- _Problem to solve_:
Wherever a picture appears in the listing, leave it out, and copy the rest exactly.

___ Material for this task

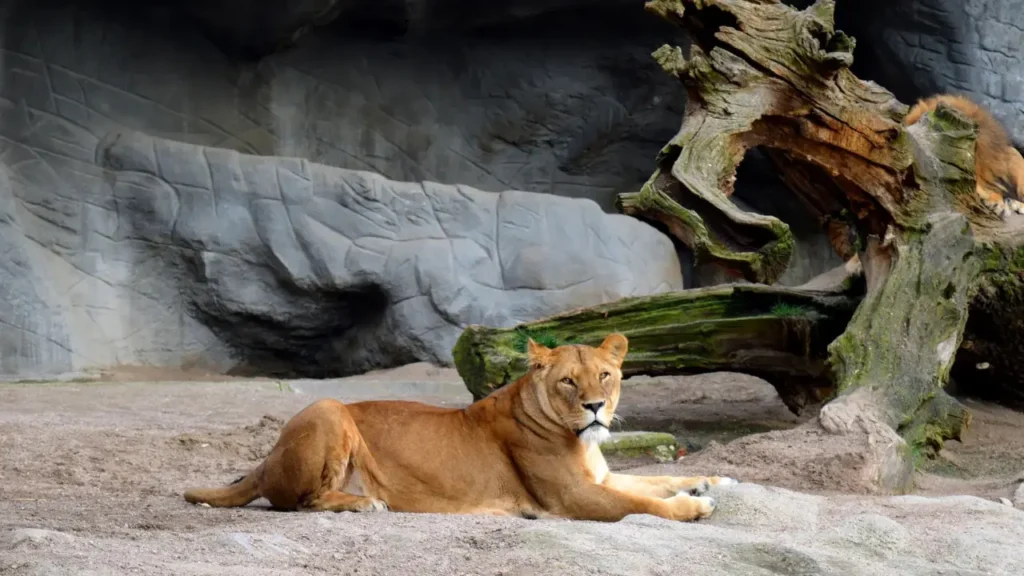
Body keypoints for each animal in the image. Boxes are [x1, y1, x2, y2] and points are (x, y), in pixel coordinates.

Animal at [183, 333, 737, 522]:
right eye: (567, 381)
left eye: (604, 375)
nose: (597, 407)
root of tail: (265, 460)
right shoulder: (573, 498)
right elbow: (642, 502)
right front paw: (695, 507)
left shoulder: (598, 478)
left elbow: (652, 480)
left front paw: (715, 480)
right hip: (329, 406)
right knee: (300, 501)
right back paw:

______

- _Exercise answer_:
Body keypoints for each animal in the image. Boxes are [x1, y1, x2, y2] and points are (x, y), in pixel coordinates.

Animal at [183, 333, 737, 522]:
right eye: (567, 381)
left eye: (604, 375)
nose: (597, 407)
root of tail: (265, 460)
right shoulder: (573, 498)
right elbow: (642, 502)
right front paw: (695, 507)
left shoulder: (598, 478)
left elbow: (652, 480)
left front paw: (715, 480)
right hip: (329, 406)
right knee: (300, 501)
right back paw:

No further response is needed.